I chuckled, more out of shock that he had made a joke, and shook my head, deciding to continue with the conversation I felt we needed to have.

“You were right about me coming out here all by myself. It was a stupid thing to do and guide or not, you’re right; being up here all alone with a man I didn’t know was really fucking stupid.”

Johnathan didn’t respond right away, but the look in his eye made me regret bringing it up again.

“I’m trying to apologize. I’m sorry for the way I reacted,” I answered, “I was just defensive, because I know it was stupid. I knew it was stupid when I was doing it and if I didn’t, my friends certainly told me enough times before I left.”

“But, you’re stubborn. You wanted to do it, so you were willing to take whatever risk you needed to take?” Johnathan hissed, sounding as though even my apology was upsetting him.

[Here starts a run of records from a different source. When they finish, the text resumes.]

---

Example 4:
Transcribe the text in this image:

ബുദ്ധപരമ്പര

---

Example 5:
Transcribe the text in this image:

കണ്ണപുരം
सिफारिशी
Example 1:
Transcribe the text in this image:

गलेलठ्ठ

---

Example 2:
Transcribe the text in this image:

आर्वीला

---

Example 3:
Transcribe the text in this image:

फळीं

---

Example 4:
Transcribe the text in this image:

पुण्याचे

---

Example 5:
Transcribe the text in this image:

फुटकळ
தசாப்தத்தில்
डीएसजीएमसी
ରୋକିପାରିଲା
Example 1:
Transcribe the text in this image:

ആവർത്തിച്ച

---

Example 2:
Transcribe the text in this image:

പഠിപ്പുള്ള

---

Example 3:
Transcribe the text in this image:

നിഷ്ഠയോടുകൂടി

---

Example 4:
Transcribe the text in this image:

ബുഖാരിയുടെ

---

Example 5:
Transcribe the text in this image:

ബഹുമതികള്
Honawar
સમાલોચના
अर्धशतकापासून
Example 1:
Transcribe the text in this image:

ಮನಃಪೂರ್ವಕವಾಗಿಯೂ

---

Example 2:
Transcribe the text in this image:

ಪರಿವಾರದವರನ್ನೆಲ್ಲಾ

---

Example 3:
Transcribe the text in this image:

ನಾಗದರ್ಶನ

“Yeah, I guess,” I shrugged, “I just wanted a little adventure. I was bored with school and no one else wanted to go with me. I had to make my own way, or I would never go.”

“Well, you certainly got the adventure you were after, I guess,” Johnathan retorted, before taking my bowl away and bringing the dishes to the sink.

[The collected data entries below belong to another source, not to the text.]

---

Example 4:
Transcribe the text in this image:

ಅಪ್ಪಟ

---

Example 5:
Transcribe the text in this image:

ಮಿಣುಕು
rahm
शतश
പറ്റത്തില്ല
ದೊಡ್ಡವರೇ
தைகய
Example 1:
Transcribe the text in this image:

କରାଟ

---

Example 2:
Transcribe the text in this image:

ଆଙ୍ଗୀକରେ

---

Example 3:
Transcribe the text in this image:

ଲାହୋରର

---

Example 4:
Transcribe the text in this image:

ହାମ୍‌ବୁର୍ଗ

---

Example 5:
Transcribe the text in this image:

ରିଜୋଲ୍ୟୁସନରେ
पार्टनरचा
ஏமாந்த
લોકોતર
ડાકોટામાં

I was stunned to silence, completely unsure of exactly what I should say to him. I didn’t want to argue anymore but I was a little insulted.

So, I simply stopped talking. I could tell by the darkness surrounding the outside of the cabin that it was getting late, so I allowed the exhaustion that plagued me to consume me.

Hopefully tomorrow would be better.

Chapter 8: Johnathan

After I spoke, I immediately regretted it. However, I was far too stubborn myself to admit that. So, when Carrie simply took my silence as an opportunity to go to sleep, I let her without ever offering up my own apology.

I wasn’t sure why I had gotten so defensive. I was fine until she mentioned the stupid instance with the man in the woods. Instantly, my anger returned, but I wasn’t angry with Carrie.